(Records for this task)
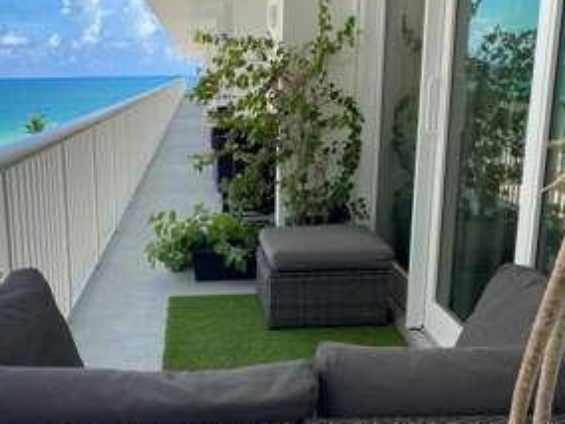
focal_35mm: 44
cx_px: 185
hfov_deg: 42.3
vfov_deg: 32.7
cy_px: 271
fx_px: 718
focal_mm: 4.25
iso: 32
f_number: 1.8
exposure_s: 1/1053
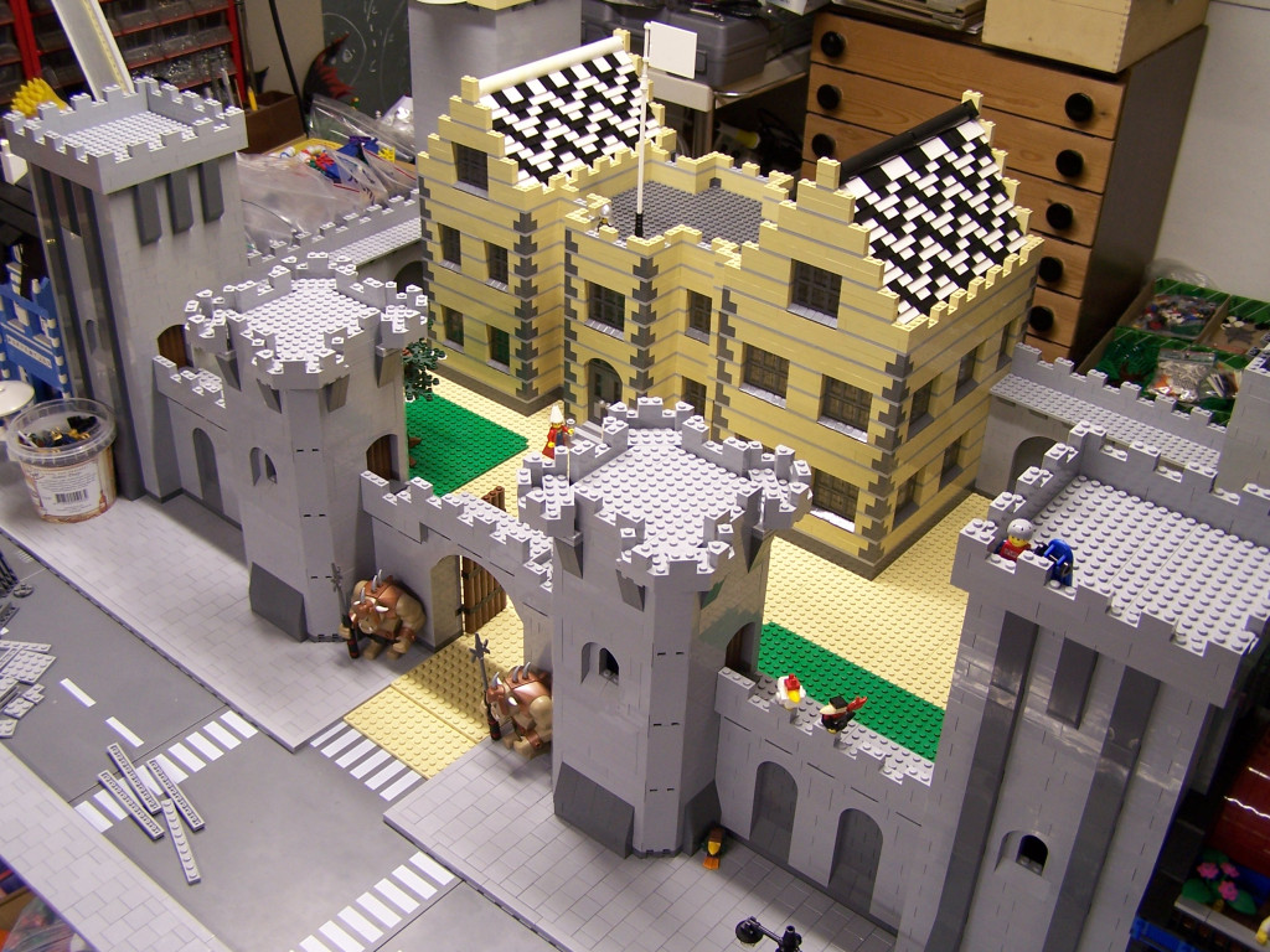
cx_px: 635
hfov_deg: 49.0
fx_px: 1394
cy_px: 476
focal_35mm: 38
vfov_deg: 37.7
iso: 80
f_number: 2.8
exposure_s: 1/8
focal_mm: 6.3
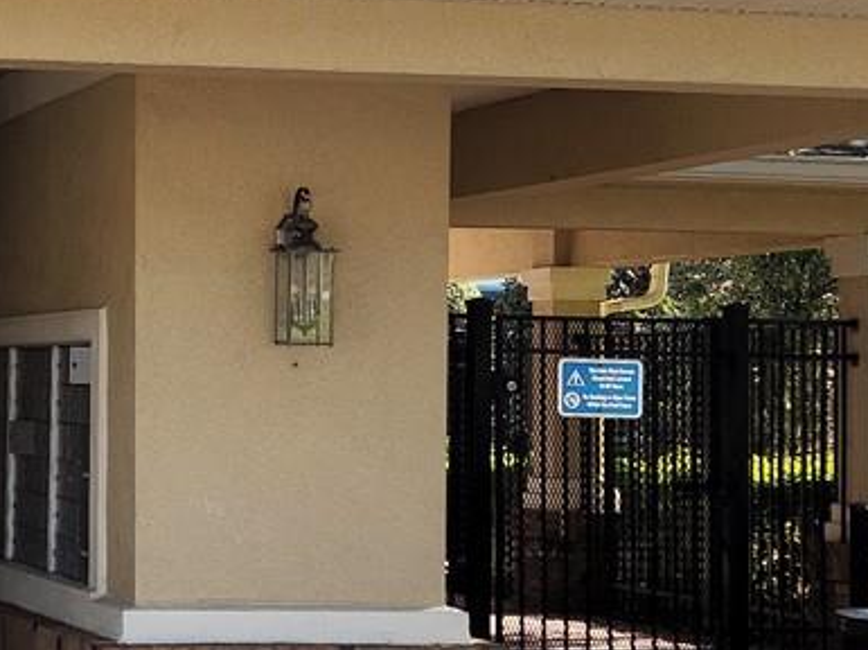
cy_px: 309
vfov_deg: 14.2
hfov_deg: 17.9
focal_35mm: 104
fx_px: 2605
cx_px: -189
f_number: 1.8
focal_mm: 7
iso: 20
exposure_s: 1/289
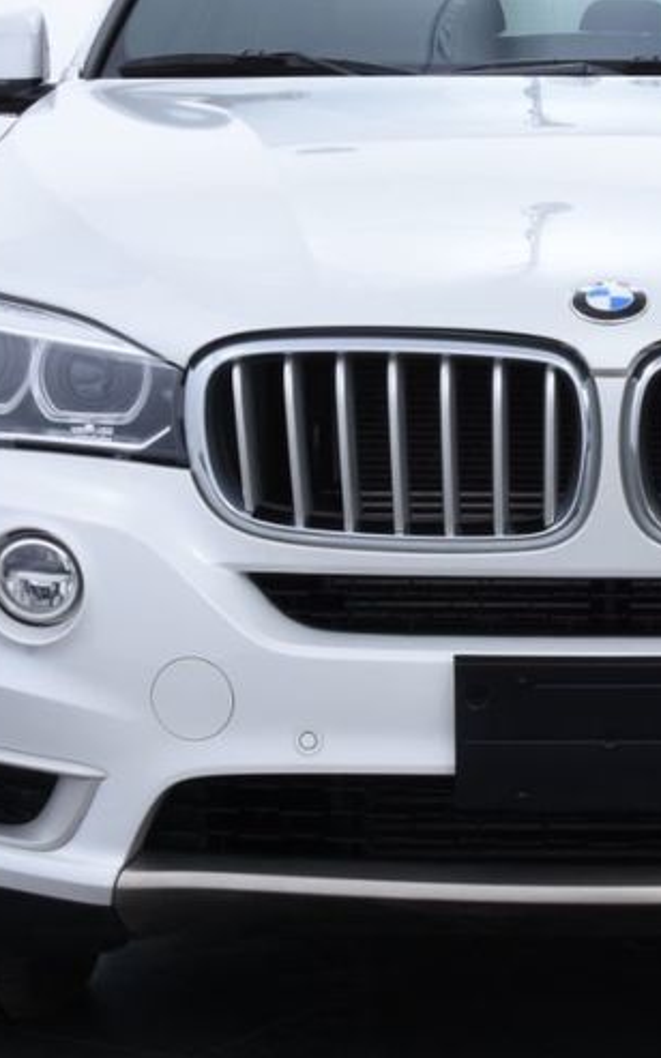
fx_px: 3202
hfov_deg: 11.7
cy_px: 418
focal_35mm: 111
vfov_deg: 18.7
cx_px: 622
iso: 320
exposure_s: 1/13
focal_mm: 35
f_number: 22
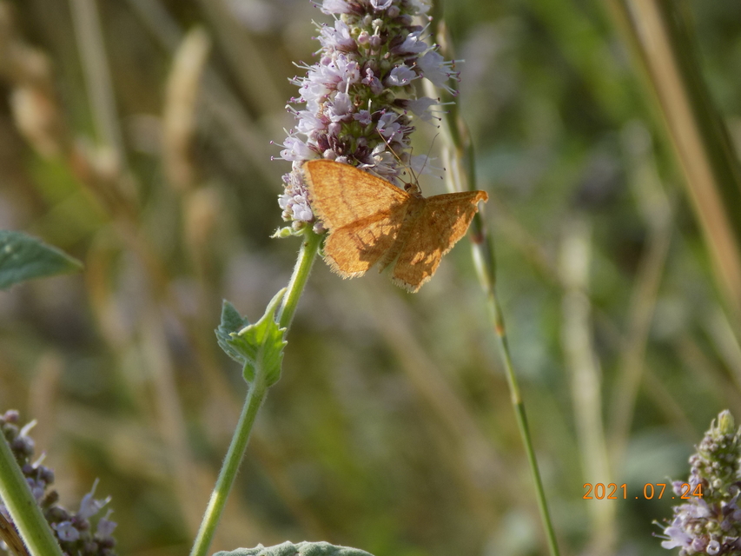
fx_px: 2526
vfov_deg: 12.6
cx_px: 370
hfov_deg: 16.7
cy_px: 278
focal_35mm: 118
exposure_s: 1/400
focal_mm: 20.9
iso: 80
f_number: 4.8
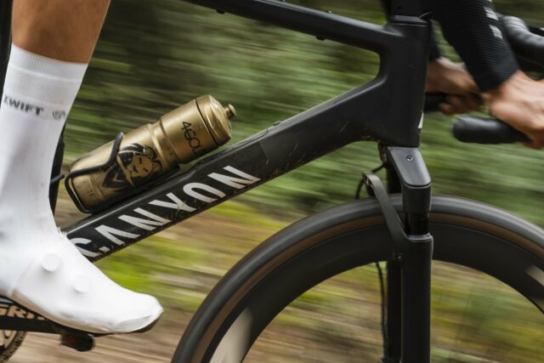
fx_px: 1330
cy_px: 181
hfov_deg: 23.1
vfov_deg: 15.5
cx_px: 238
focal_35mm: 88
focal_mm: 55
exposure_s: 1/50
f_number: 10
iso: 320
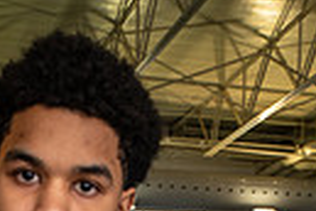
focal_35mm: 112
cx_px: 32
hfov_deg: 18.0
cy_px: 493
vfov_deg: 10.6
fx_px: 983
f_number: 7.1
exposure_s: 1/250
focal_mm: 32
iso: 640
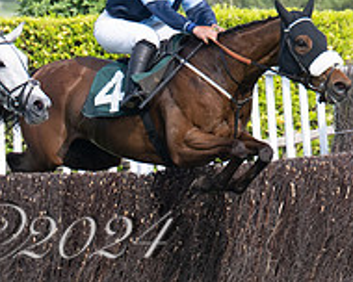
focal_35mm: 644
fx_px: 6728
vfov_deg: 2.4
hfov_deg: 3.0
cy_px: 177
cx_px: -54
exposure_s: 1/2000
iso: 400
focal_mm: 125
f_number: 4
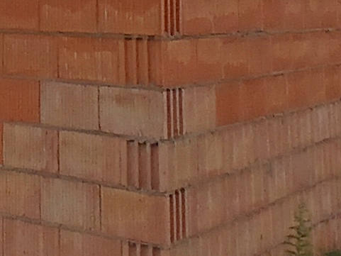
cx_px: -108
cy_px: -150
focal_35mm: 91
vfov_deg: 14.9
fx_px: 897
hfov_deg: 19.7
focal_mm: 1.4
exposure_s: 1/123
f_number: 2.2
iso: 50
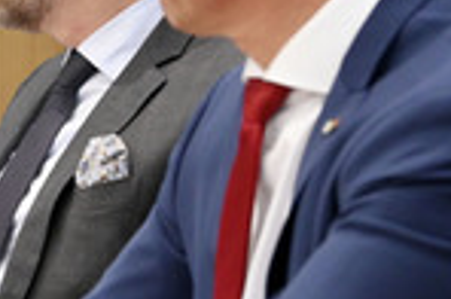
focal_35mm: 320
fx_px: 4000
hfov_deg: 6.4
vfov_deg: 4.3
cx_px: -194
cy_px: -21
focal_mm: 105
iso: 6400
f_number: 7.1
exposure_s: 1/500
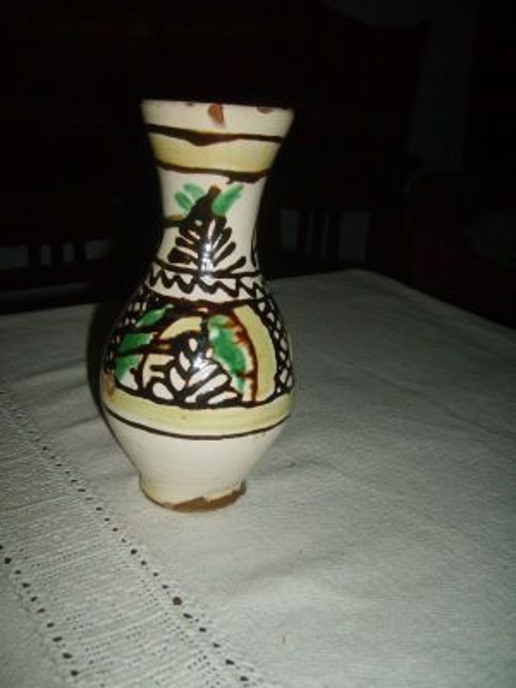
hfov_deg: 40.7
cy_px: 344
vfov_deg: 52.6
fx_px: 696
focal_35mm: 35
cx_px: 258
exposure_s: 1/45
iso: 100
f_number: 2.8
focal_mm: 5.8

(Job) Pictures are not part of the copy. Extract exactly the lines from the line containing "vfov_deg: 2.4" through the final line of the entries above, both included.

(Expected output)
vfov_deg: 2.4
hfov_deg: 3.0
cy_px: 177
cx_px: -54
exposure_s: 1/2000
iso: 400
focal_mm: 125
f_number: 4
cx_px: -108
cy_px: -150
focal_35mm: 91
vfov_deg: 14.9
fx_px: 897
hfov_deg: 19.7
focal_mm: 1.4
exposure_s: 1/123
f_number: 2.2
iso: 50
focal_35mm: 320
fx_px: 4000
hfov_deg: 6.4
vfov_deg: 4.3
cx_px: -194
cy_px: -21
focal_mm: 105
iso: 6400
f_number: 7.1
exposure_s: 1/500
hfov_deg: 40.7
cy_px: 344
vfov_deg: 52.6
fx_px: 696
focal_35mm: 35
cx_px: 258
exposure_s: 1/45
iso: 100
f_number: 2.8
focal_mm: 5.8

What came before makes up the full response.